_What is expected_:
Write out the records below exactly as they appear, skipping each picture.

_Listed records_:
== Segment start ==
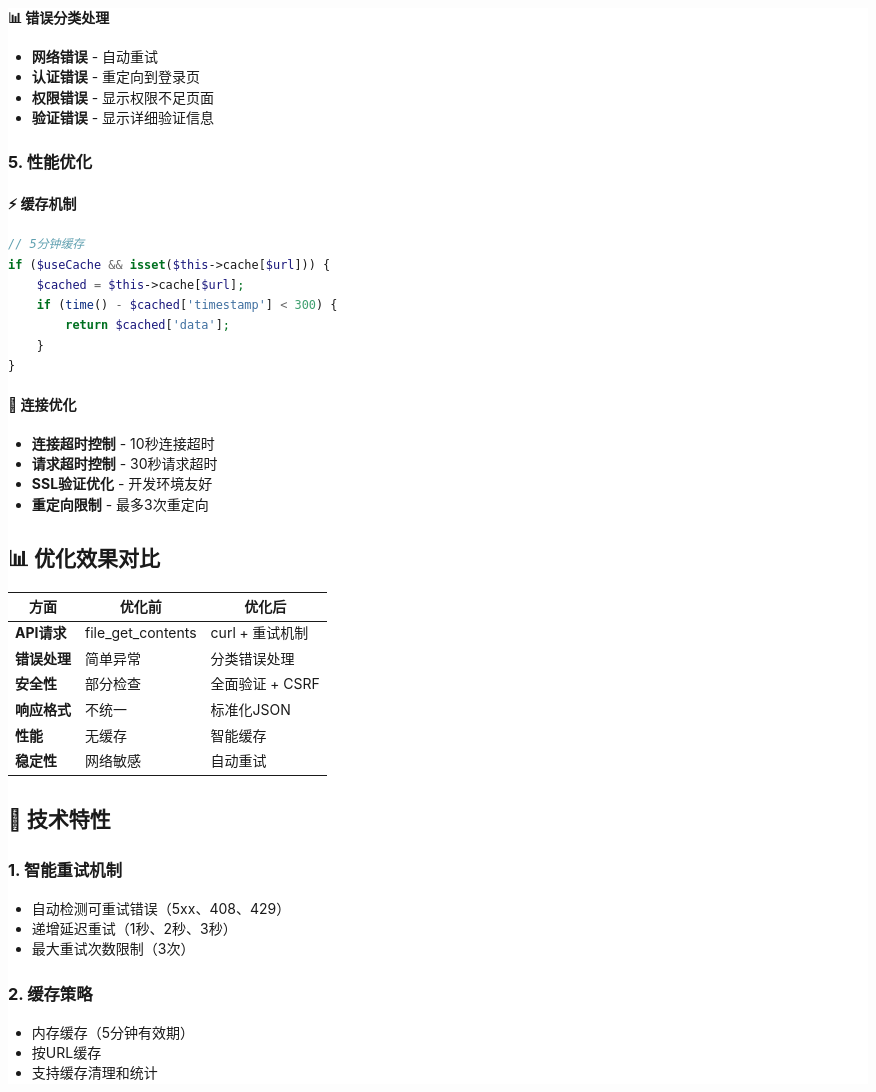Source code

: #### 📊 错误分类处理
- **网络错误** - 自动重试
- **认证错误** - 重定向到登录页
- **权限错误** - 显示权限不足页面
- **验证错误** - 显示详细验证信息

### 5. **性能优化**

#### ⚡ 缓存机制
```php
// 5分钟缓存
if ($useCache && isset($this->cache[$url])) {
    $cached = $this->cache[$url];
    if (time() - $cached['timestamp'] < 300) {
        return $cached['data'];
    }
}
```

#### 🔄 连接优化
- **连接超时控制** - 10秒连接超时
- **请求超时控制** - 30秒请求超时
- **SSL验证优化** - 开发环境友好
- **重定向限制** - 最多3次重定向

## 📊 优化效果对比

| 方面 | 优化前 | 优化后 |
|------|--------|--------|
| **API请求** | file_get_contents | curl + 重试机制 |
| **错误处理** | 简单异常 | 分类错误处理 |
| **安全性** | 部分检查 | 全面验证 + CSRF |
| **响应格式** | 不统一 | 标准化JSON |
| **性能** | 无缓存 | 智能缓存 |
| **稳定性** | 网络敏感 | 自动重试 |

## 🔧 技术特性

### 1. **智能重试机制**
- 自动检测可重试错误（5xx、408、429）
- 递增延迟重试（1秒、2秒、3秒）
- 最大重试次数限制（3次）

### 2. **缓存策略**
- 内存缓存（5分钟有效期）
- 按URL缓存
- 支持缓存清理和统计
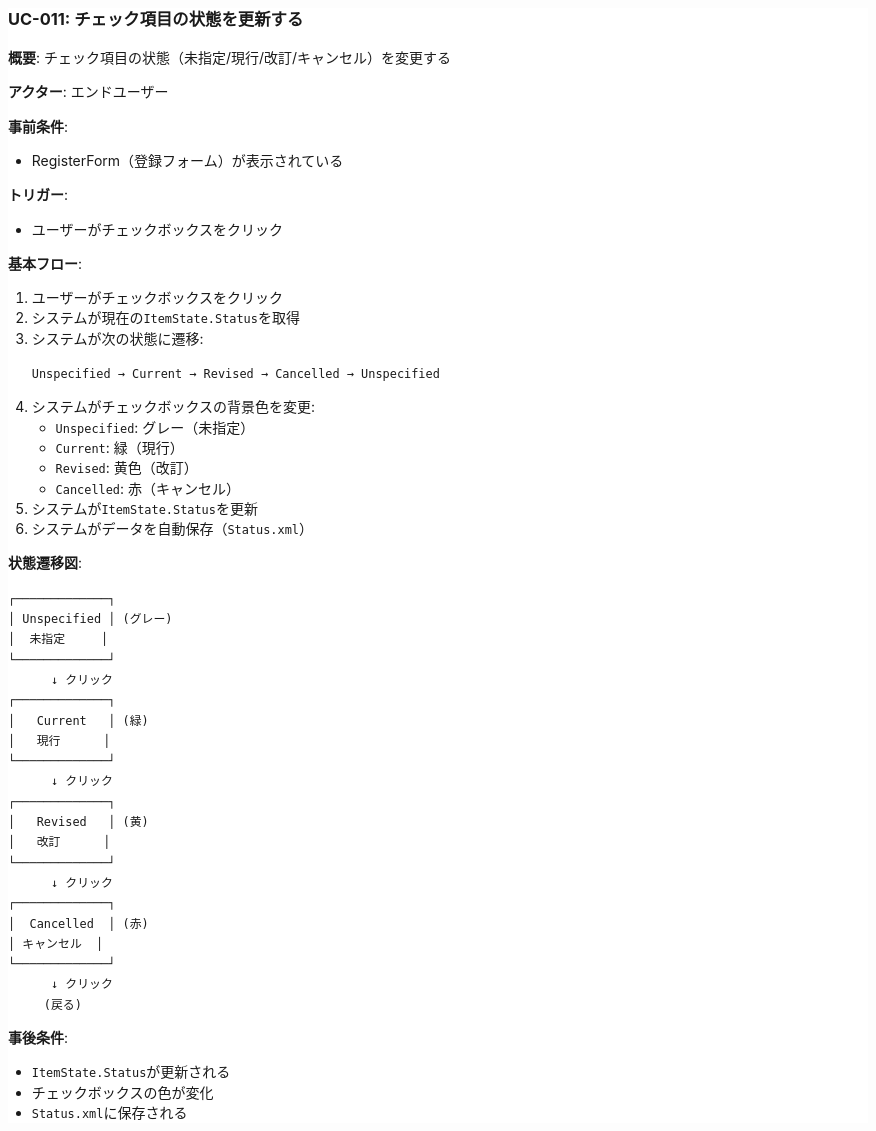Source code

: ### UC-011: チェック項目の状態を更新する

**概要**: チェック項目の状態（未指定/現行/改訂/キャンセル）を変更する

**アクター**: エンドユーザー

**事前条件**:
- RegisterForm（登録フォーム）が表示されている

**トリガー**:
- ユーザーがチェックボックスをクリック

**基本フロー**:
1. ユーザーがチェックボックスをクリック
2. システムが現在の`ItemState.Status`を取得
3. システムが次の状態に遷移:
   ```
   Unspecified → Current → Revised → Cancelled → Unspecified
   ```
4. システムがチェックボックスの背景色を変更:
   - `Unspecified`: グレー（未指定）
   - `Current`: 緑（現行）
   - `Revised`: 黄色（改訂）
   - `Cancelled`: 赤（キャンセル）
5. システムが`ItemState.Status`を更新
6. システムがデータを自動保存（`Status.xml`）

**状態遷移図**:
```
┌─────────────┐
│ Unspecified │ (グレー)
│  未指定     │
└─────────────┘
      ↓ クリック
┌─────────────┐
│   Current   │ (緑)
│   現行      │
└─────────────┘
      ↓ クリック
┌─────────────┐
│   Revised   │ (黄)
│   改訂      │
└─────────────┘
      ↓ クリック
┌─────────────┐
│  Cancelled  │ (赤)
│ キャンセル  │
└─────────────┘
      ↓ クリック
     (戻る)
```

**事後条件**:
- `ItemState.Status`が更新される
- チェックボックスの色が変化
- `Status.xml`に保存される
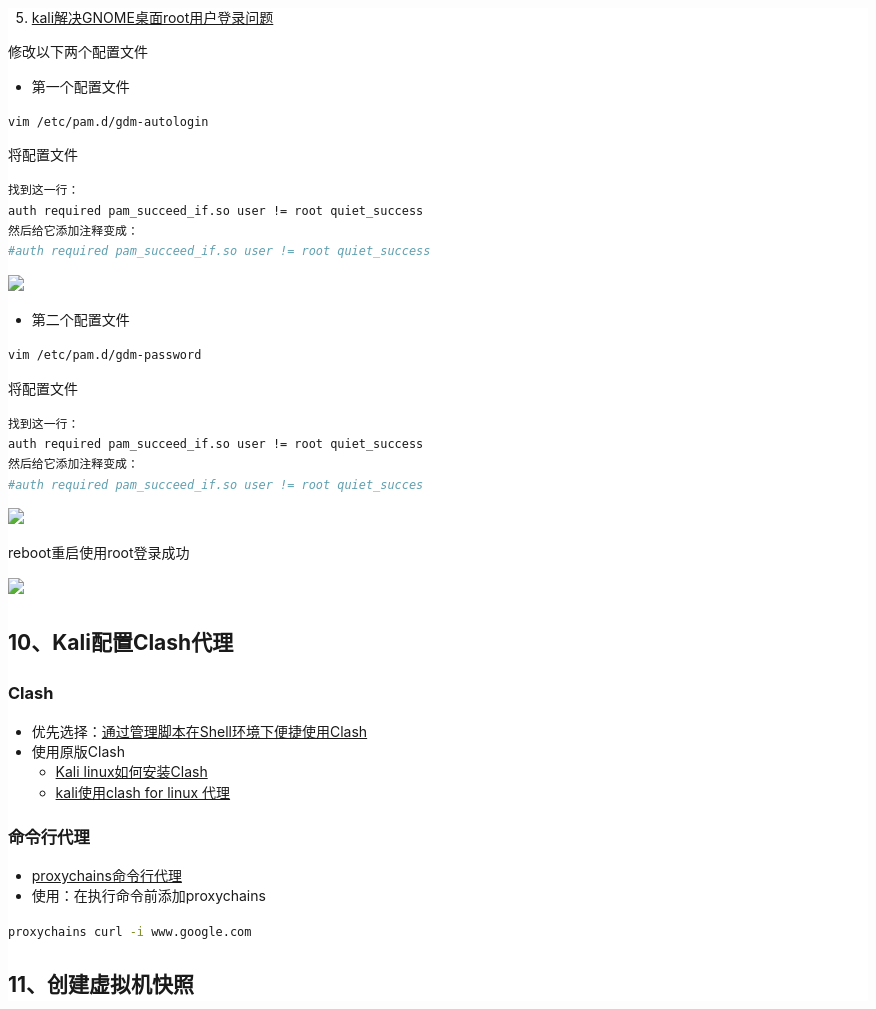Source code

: 5. [kali解决GNOME桌面root用户登录问题](https://www.codenong.com/cs110698977/)

修改以下两个配置文件

- 第一个配置文件

```bash
vim /etc/pam.d/gdm-autologin
```

将配置文件

```bash
找到这一行：
auth required pam_succeed_if.so user != root quiet_success
然后给它添加注释变成：
#auth required pam_succeed_if.so user != root quiet_success
```

![](https://gitee.com/YatJay/image/raw/master/202201191759999.png)



- 第二个配置文件

```bash
vim /etc/pam.d/gdm-password
```

将配置文件
```bash
找到这一行：
auth required pam_succeed_if.so user != root quiet_success
然后给它添加注释变成：
#auth required pam_succeed_if.so user != root quiet_succes
```

![](https://gitee.com/YatJay/image/raw/master/202201191800705.png)

reboot重启使用root登录成功

![](https://gitee.com/YatJay/image/raw/master/202201191805198.png)

## 10、Kali配置Clash代理

### Clash

- 优先选择：[通过管理脚本在Shell环境下便捷使用Clash](https://github.com/juewuy/ShellClash/blob/master/README_CN.md)
- 使用原版Clash
  - [Kali linux如何安装Clash](https://www.iculture.cc/cybersecurity/pig=265)
  - [kali使用clash for linux 代理](https://www.cnblogs.com/4396yoga7/p/15334187.html)

### 命令行代理

- [proxychains命令行代理](https://cloud.tencent.com/developer/article/1683030)
- 使用：在执行命令前添加proxychains

```bash
proxychains curl -i www.google.com
```
## 11、创建虚拟机快照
== Segment end ==
_Reply to the task_:
Source code

: #### 📊 错误分类处理
- **网络错误** - 自动重试
- **认证错误** - 重定向到登录页
- **权限错误** - 显示权限不足页面
- **验证错误** - 显示详细验证信息

### 5. **性能优化**

#### ⚡ 缓存机制
```php
// 5分钟缓存
if ($useCache && isset($this->cache[$url])) {
    $cached = $this->cache[$url];
    if (time() - $cached['timestamp'] < 300) {
        return $cached['data'];
    }
}
```

#### 🔄 连接优化
- **连接超时控制** - 10秒连接超时
- **请求超时控制** - 30秒请求超时
- **SSL验证优化** - 开发环境友好
- **重定向限制** - 最多3次重定向

## 📊 优化效果对比

| 方面 | 优化前 | 优化后 |
|------|--------|--------|
| **API请求** | file_get_contents | curl + 重试机制 |
| **错误处理** | 简单异常 | 分类错误处理 |
| **安全性** | 部分检查 | 全面验证 + CSRF |
| **响应格式** | 不统一 | 标准化JSON |
| **性能** | 无缓存 | 智能缓存 |
| **稳定性** | 网络敏感 | 自动重试 |

## 🔧 技术特性

### 1. **智能重试机制**
- 自动检测可重试错误（5xx、408、429）
- 递增延迟重试（1秒、2秒、3秒）
- 最大重试次数限制（3次）

### 2. **缓存策略**
- 内存缓存（5分钟有效期）
- 按URL缓存
- 支持缓存清理和统计
Source code

: ### UC-011: チェック項目の状態を更新する

**概要**: チェック項目の状態（未指定/現行/改訂/キャンセル）を変更する

**アクター**: エンドユーザー

**事前条件**:
- RegisterForm（登録フォーム）が表示されている

**トリガー**:
- ユーザーがチェックボックスをクリック

**基本フロー**:
1. ユーザーがチェックボックスをクリック
2. システムが現在の`ItemState.Status`を取得
3. システムが次の状態に遷移:
   ```
   Unspecified → Current → Revised → Cancelled → Unspecified
   ```
4. システムがチェックボックスの背景色を変更:
   - `Unspecified`: グレー（未指定）
   - `Current`: 緑（現行）
   - `Revised`: 黄色（改訂）
   - `Cancelled`: 赤（キャンセル）
5. システムが`ItemState.Status`を更新
6. システムがデータを自動保存（`Status.xml`）

**状態遷移図**:
```
┌─────────────┐
│ Unspecified │ (グレー)
│  未指定     │
└─────────────┘
      ↓ クリック
┌─────────────┐
│   Current   │ (緑)
│   現行      │
└─────────────┘
      ↓ クリック
┌─────────────┐
│   Revised   │ (黄)
│   改訂      │
└─────────────┘
      ↓ クリック
┌─────────────┐
│  Cancelled  │ (赤)
│ キャンセル  │
└─────────────┘
      ↓ クリック
     (戻る)
```

**事後条件**:
- `ItemState.Status`が更新される
- チェックボックスの色が変化
- `Status.xml`に保存される
Source code

: 5. [kali解决GNOME桌面root用户登录问题](https://www.codenong.com/cs110698977/)

修改以下两个配置文件

- 第一个配置文件

```bash
vim /etc/pam.d/gdm-autologin
```

将配置文件

```bash
找到这一行：
auth required pam_succeed_if.so user != root quiet_success
然后给它添加注释变成：
#auth required pam_succeed_if.so user != root quiet_success
```

![](https://gitee.com/YatJay/image/raw/master/202201191759999.png)



- 第二个配置文件

```bash
vim /etc/pam.d/gdm-password
```

将配置文件
```bash
找到这一行：
auth required pam_succeed_if.so user != root quiet_success
然后给它添加注释变成：
#auth required pam_succeed_if.so user != root quiet_succes
```

![](https://gitee.com/YatJay/image/raw/master/202201191800705.png)

reboot重启使用root登录成功

![](https://gitee.com/YatJay/image/raw/master/202201191805198.png)

## 10、Kali配置Clash代理

### Clash

- 优先选择：[通过管理脚本在Shell环境下便捷使用Clash](https://github.com/juewuy/ShellClash/blob/master/README_CN.md)
- 使用原版Clash
  - [Kali linux如何安装Clash](https://www.iculture.cc/cybersecurity/pig=265)
  - [kali使用clash for linux 代理](https://www.cnblogs.com/4396yoga7/p/15334187.html)

### 命令行代理

- [proxychains命令行代理](https://cloud.tencent.com/developer/article/1683030)
- 使用：在执行命令前添加proxychains

```bash
proxychains curl -i www.google.com
```
## 11、创建虚拟机快照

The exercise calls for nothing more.